[Objective] Please gather every line in the records below that contains the string "qCreatedBy".

[Provided information]
________________
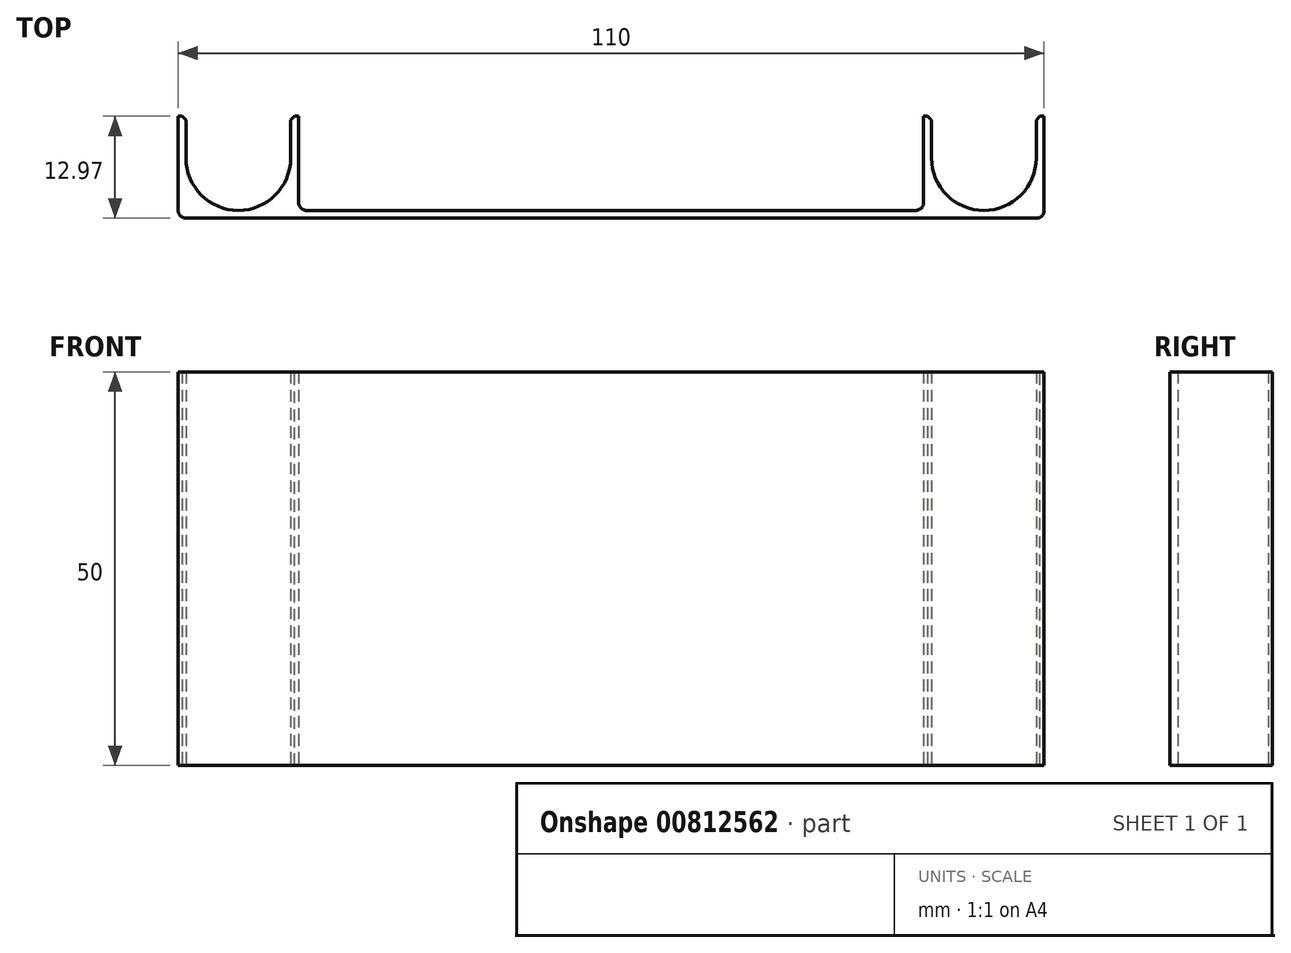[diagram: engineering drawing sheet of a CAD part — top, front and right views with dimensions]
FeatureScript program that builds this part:
annotation { "Feature Type Name" : "Feature", "Feature Type Description" : "" }
export const myFeature = defineFeature(function(context is Context, id is Id, definition is map)
    precondition{}
    {
        {
            assignVariable(context, id + "F0", {"name" : "length", "anyValue" : 50});
        }
        {
            var Q0;
            Q0=qCreatedBy(makeId("Top.planeOp"),FACE);
            var sketch = newSketch(context, id + "F1", { "sketchPlane" : qUnion([Q0])});
            skPoint(sketch, "E0.middle", {"position": v(0, 0) * mm});
            skLineSegment(sketch, "E1", {"start": v(-39.7, 1) * mm, "end": v(0, 1) * mm});
            skLineSegment(sketch, "E2", {"start": v(-55, 0) * mm, "end": v(0, 0) * mm});
            skLineSegment(sketch, "E3", {"start": v(0, 1) * mm, "end": v(0, 0) * mm, "construction": true});
            skLineSegment(sketch, "E4.MirrorCS", {"start": v(39.7, 1) * mm, "end": v(0, 1) * mm});
            skLineSegment(sketch, "E5.MirrorCS", {"start": v(55, 0) * mm, "end": v(0, 0) * mm});
            skLineSegment(sketch, "E6", {"start": v(-55, 0) * mm, "end": v(-55, 12.97) * mm});
            skLineSegment(sketch, "E7", {"start": v(-55, 12.97) * mm, "end": v(-54, 12.97) * mm});
            skLineSegment(sketch, "E8", {"start": v(-54, 12.97) * mm, "end": v(-54, 7.65) * mm});
            skLineSegment(sketch, "E9", {"start": v(-40.7, 7.65) * mm, "end": v(-40.7, 12.97) * mm});
            skLineSegment(sketch, "E10", {"start": v(-40.7, 12.97) * mm, "end": v(-39.7, 12.97) * mm});
            skLineSegment(sketch, "E11", {"start": v(-39.7, 12.97) * mm, "end": v(-39.7, 1) * mm});
            skLineSegment(sketch, "E12.MirrorCS", {"start": v(39.7, 12.97) * mm, "end": v(39.7, 1) * mm});
            skLineSegment(sketch, "E13.MirrorCS", {"start": v(40.7, 7.65) * mm, "end": v(40.7, 12.97) * mm});
            skLineSegment(sketch, "E14.MirrorCS", {"start": v(54, 12.97) * mm, "end": v(54, 7.65) * mm});
            skLineSegment(sketch, "E15.MirrorCS", {"start": v(55, 0) * mm, "end": v(55, 12.97) * mm});
            skLineSegment(sketch, "E16.MirrorCS", {"start": v(40.7, 12.97) * mm, "end": v(39.7, 12.97) * mm});
            skLineSegment(sketch, "E17.MirrorCS", {"start": v(55, 12.97) * mm, "end": v(54, 12.97) * mm});
            skArc(sketch, "E18", {"start": v(-54, 7.65) * mm, "mid": v(-47.35, 1) * mm, "end": v(-40.7, 7.65) * mm});
            skArc(sketch, "E19.MirrorCS", {"start": v(54, 7.65) * mm, "mid": v(47.35, 1) * mm, "end": v(40.7, 7.65) * mm});
            skSolve(sketch);
        }
        {
            var Q0;
            Q0 = qSketchRegion(id + "F1", true);
            extrude(context, id + "F2", {"entities" : qUnion([Q0]), "depth" : (getVariable(context, 'length')) * mm, "offsetDistance" : 25 * mm});
        }
        {
            var Q0;
            Q0=makeQuery(id+"F2.opExtrude","SWEPT_EDGE",EDGE,{"disambiguationData":[OSD([sQuery(id+"F1.wireOp",EDGE,"E2"),sQuery(id+"F1.wireOp",EDGE,"E6")])]});
            var Q1;
            Q1=makeQuery(id+"F2.opExtrude","SWEPT_EDGE",EDGE,{"disambiguationData":[OSD([sQuery(id+"F1.wireOp",EDGE,"E5.MirrorCS"),sQuery(id+"F1.wireOp",EDGE,"E15.MirrorCS")])]});
            var Q2;
            Q2=makeQuery(id+"F2.opExtrude","SWEPT_EDGE",EDGE,{"disambiguationData":[OSD([sQuery(id+"F1.wireOp",EDGE,"E4.MirrorCS"),sQuery(id+"F1.wireOp",EDGE,"E12.MirrorCS")])]});
            var Q3;
            Q3=makeQuery(id+"F2.opExtrude","SWEPT_EDGE",EDGE,{"disambiguationData":[OSD([sQuery(id+"F1.wireOp",EDGE,"E1"),sQuery(id+"F1.wireOp",EDGE,"E11")])]});
            fillet(context, id + "F3", {"entities" : qUnion([Q0, Q1, Q2, Q3]), "radius" : 1 * mm, "tangentPropagation" : true, "allowEdgeOverflow" : false});
        }
        {
            var Q0;
            Q0=makeQuery(id+"F2.opExtrude","SWEPT_EDGE",EDGE,{"disambiguationData":[OSD([sQuery(id+"F1.wireOp",EDGE,"E7"),sQuery(id+"F1.wireOp",EDGE,"E8")])]});
            var Q1;
            Q1=makeQuery(id+"F2.opExtrude","SWEPT_EDGE",EDGE,{"disambiguationData":[OSD([sQuery(id+"F1.wireOp",EDGE,"E9"),sQuery(id+"F1.wireOp",EDGE,"E10")])]});
            var Q2;
            Q2=makeQuery(id+"F2.opExtrude","SWEPT_EDGE",EDGE,{"disambiguationData":[OSD([sQuery(id+"F1.wireOp",EDGE,"E13.MirrorCS"),sQuery(id+"F1.wireOp",EDGE,"E16.MirrorCS")])]});
            var Q3;
            Q3=makeQuery(id+"F2.opExtrude","SWEPT_EDGE",EDGE,{"disambiguationData":[OSD([sQuery(id+"F1.wireOp",EDGE,"E14.MirrorCS"),sQuery(id+"F1.wireOp",EDGE,"E17.MirrorCS")])]});
            chamfer(context, id + "F4", {"entities" : qUnion([Q0, Q1, Q2, Q3]), "width" : .5 * mm, "tangentPropagation" : true});
        }
    });
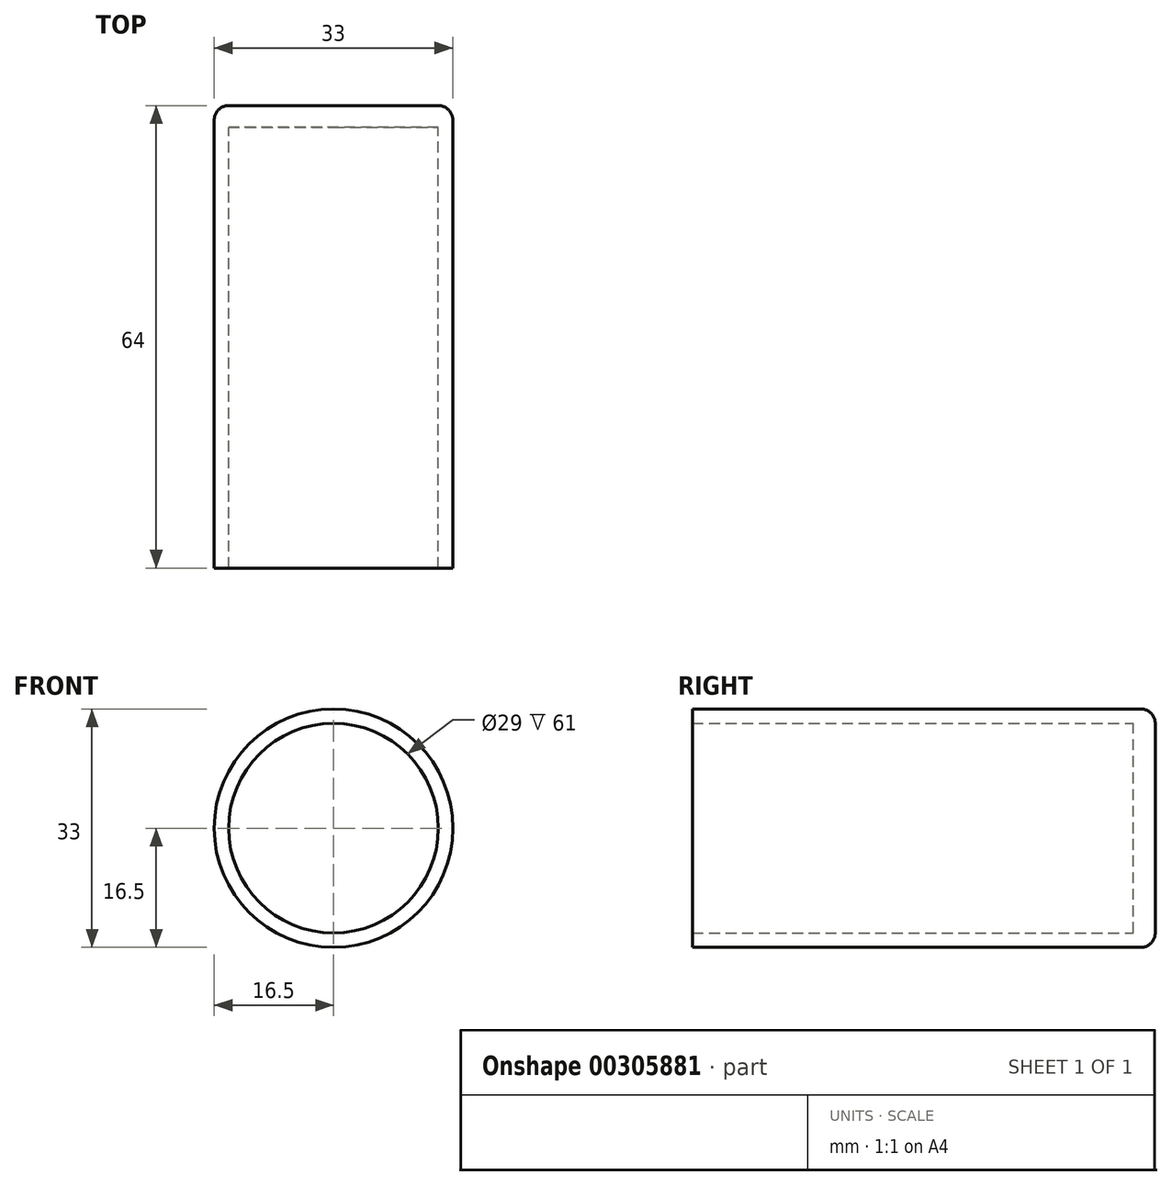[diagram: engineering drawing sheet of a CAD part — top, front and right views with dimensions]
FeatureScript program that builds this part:
annotation { "Feature Type Name" : "Feature", "Feature Type Description" : "" }
export const myFeature = defineFeature(function(context is Context, id is Id, definition is map)
    precondition{}
    {
        {
            var Q0;
            Q0=qCreatedBy(makeId("Front.planeOp"),FACE);
            var sketch = newSketch(context, id + "F0", { "sketchPlane" : qUnion([Q0])});
            skCircle(sketch, "E0", {"center": v(0, 0) * mm, "radius": 16.5 * mm});
            skSolve(sketch);
        }
        {
            var Q0;
            Q0 = qSketchRegion(id + "F0", true);
            extrude(context, id + "F1", {"entities" : qUnion([Q0]), "depth" : 3 * mm});
        }
        {
            var Q0;
            Q0=makeQuery(id+"F1.opExtrude","CAP_FACE",FACE,{"disambiguationData":[OSD([sQuery(id+"F0.wireOp",EDGE,"E0")])],"isStart":false});
            var sketch = newSketch(context, id + "F2", { "sketchPlane" : qUnion([Q0])});
            skCircle(sketch, "E1", {"center": v(0, 0) * mm, "radius": 14.5 * mm});
            skSolve(sketch);
        }
        {
            var Q0;
            Q0=makeQuery(id+"F2.imprint","IMPRINT",FACE,{"disambiguationData":[TD([[makeQuery(id+"F2.imprint","IMPRINT",EDGE,{"derivedFrom":sQuery(id+"F2.wireOp",EDGE,"E1")}),-1.0]])]});
            extrude(context, id + "F3", {"entities" : qUnion([Q0]), "operationType" : NewBodyOperationType.ADD, "depth" : 61 * mm});
        }
        {
            var Q0;
            Q0=makeQuery(id+"F1.opExtrude","CAP_EDGE",EDGE,{"disambiguationData":[OSD([sQuery(id+"F0.wireOp",EDGE,"E0")])],"isStart":true});
            fillet(context, id + "F4", {"entities" : qUnion([Q0]), "radius" : 2 * mm, "tangentPropagation" : true, "allowEdgeOverflow" : false});
        }
    });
________________
[Full solution]
            Q0=qCreatedBy(makeId("Top.planeOp"),FACE);
            Q0=qCreatedBy(makeId("Front.planeOp"),FACE);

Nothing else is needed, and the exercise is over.